Back in 2010, the Blue Jays were loaded with a number of talented young pitchers, and Brandon Morrow, then 25-years old had as much talent as any of them.
With such a young group of quality pitchers that included Morrow, Ricky Romero, Brett Cecil, Jesse Litsch, Kyle Drabek, and Dustin McGowan, it looked as if Toronto’s starting rotation would be set for years to come. Sadly though, Romero lost his way, while Litsch, Drabek, McGowan, and Morrow’s time with the Blue Jays would be cut far too short due to injuries.
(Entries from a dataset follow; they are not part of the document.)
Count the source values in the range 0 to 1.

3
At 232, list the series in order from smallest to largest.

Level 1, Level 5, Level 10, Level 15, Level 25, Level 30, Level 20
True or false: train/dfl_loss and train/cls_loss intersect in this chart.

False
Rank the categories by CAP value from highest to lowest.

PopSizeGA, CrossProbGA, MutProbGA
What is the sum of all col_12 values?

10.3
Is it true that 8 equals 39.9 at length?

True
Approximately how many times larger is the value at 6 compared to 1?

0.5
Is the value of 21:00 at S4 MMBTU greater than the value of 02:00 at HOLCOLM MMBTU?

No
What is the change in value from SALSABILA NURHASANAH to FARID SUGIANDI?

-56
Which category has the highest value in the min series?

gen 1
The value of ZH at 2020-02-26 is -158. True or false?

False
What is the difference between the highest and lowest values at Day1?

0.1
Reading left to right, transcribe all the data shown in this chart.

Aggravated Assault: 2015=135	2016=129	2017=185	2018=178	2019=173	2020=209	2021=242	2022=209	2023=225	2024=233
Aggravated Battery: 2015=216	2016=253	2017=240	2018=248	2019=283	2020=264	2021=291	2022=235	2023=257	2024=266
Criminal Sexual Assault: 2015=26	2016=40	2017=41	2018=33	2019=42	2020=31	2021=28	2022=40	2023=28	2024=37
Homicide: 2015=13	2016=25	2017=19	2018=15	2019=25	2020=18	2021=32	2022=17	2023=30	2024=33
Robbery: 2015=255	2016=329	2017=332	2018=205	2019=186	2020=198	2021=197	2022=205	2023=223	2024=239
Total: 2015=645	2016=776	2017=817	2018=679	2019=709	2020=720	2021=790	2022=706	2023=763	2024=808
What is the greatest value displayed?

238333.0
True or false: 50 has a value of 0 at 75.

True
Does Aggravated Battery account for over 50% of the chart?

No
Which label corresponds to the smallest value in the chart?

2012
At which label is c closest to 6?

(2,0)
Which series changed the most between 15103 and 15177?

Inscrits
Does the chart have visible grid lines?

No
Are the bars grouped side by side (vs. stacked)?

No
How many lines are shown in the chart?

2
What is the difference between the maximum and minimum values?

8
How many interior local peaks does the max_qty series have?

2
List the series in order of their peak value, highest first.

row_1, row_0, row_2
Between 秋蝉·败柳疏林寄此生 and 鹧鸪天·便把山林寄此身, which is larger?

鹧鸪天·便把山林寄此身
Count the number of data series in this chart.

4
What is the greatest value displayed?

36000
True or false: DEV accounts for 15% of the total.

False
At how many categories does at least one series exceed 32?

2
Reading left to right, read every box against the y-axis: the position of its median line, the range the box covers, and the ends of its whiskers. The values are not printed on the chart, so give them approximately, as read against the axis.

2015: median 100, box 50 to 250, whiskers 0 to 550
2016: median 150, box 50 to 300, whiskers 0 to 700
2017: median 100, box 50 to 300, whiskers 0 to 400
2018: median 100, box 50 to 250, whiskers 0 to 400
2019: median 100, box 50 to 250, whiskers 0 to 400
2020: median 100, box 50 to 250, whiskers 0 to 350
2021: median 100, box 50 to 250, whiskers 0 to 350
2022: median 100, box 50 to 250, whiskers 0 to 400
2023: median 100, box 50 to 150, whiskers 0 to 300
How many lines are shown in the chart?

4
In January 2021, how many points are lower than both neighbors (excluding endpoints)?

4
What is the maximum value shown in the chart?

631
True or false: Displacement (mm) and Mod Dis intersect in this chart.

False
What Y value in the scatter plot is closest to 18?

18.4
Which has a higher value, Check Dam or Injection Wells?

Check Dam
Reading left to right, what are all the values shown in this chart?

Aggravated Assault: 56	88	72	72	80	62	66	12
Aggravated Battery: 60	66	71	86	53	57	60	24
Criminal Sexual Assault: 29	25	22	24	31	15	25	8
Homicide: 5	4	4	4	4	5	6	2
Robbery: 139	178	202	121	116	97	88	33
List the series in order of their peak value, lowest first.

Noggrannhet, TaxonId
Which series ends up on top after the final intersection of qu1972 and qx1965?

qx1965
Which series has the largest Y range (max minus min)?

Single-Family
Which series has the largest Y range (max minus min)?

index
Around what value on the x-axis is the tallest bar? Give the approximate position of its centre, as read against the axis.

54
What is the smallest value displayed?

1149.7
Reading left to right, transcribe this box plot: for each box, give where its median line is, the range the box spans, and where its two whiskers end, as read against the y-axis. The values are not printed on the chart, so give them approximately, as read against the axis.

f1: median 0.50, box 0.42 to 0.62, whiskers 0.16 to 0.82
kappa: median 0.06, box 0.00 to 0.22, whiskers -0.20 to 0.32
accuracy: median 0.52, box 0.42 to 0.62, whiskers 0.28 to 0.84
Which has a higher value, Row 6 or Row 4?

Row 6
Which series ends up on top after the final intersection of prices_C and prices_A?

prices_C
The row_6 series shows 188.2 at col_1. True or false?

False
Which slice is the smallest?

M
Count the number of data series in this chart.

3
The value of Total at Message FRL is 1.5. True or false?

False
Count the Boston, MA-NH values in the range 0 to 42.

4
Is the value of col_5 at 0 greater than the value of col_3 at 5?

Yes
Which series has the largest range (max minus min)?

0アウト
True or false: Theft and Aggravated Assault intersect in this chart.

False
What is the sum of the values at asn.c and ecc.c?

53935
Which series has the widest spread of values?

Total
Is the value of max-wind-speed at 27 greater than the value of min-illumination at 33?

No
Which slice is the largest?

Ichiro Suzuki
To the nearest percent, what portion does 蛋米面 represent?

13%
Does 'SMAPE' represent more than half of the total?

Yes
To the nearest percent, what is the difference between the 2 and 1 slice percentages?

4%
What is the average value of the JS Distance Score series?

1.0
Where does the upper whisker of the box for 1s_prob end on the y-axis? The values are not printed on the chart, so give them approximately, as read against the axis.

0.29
With an imposing fastball that touched 98 MPH regularly, along with a variety of nasty off-speed pitches, Morrow was considered one of the most promising young pitchers in the game between 2010-2012. Unfortunately for him, while with the Blue Jays, he just couldn’t remain healthy. And after two injury riddled seasons in 2013 and 2014 where he started just 16 games, it appeared as if his career in the big leagues was nearing the end. As every failed starter with immense talent should do though, Morrow would end up making the transition to the bullpen in 2016 while a member of the San Diego Padres, and he hasn’t looked back since.
Morrow’s resurgence has been so successful these past two seasons, that not only has he established himself as an excellent reliever, he’s also risen through the ranks of the Dodgers bullpen (where he signed this off-season) to become the set-up man for Kenley Jansen in a very deep and talented LA bullpen. In 2017, Morrow was 6-0 with a 2.06 ERA and 0.916 WHIP, while pitching 43.2 innings.
Many Blue Jay fans always knew that if Morrow could ever remain healthy long enough that the sky truly was the limit for him. For whatever reason though, whether it be a string of bad luck, or simply the fact that it’s so difficult for a starting pitcher who throws upwards of 100 MPH to stay healthy, he just couldn’t stay off the DL while he was a starter. What he’s proven, and this should become a far more common occurrence with the increased importance that’s being placed on bullpens in today’s game, is that if you can’t make it as a starter (whatever the reason may be), there’s still plenty you can contribute out of the bullpen in a reduced and far less physically demanding role.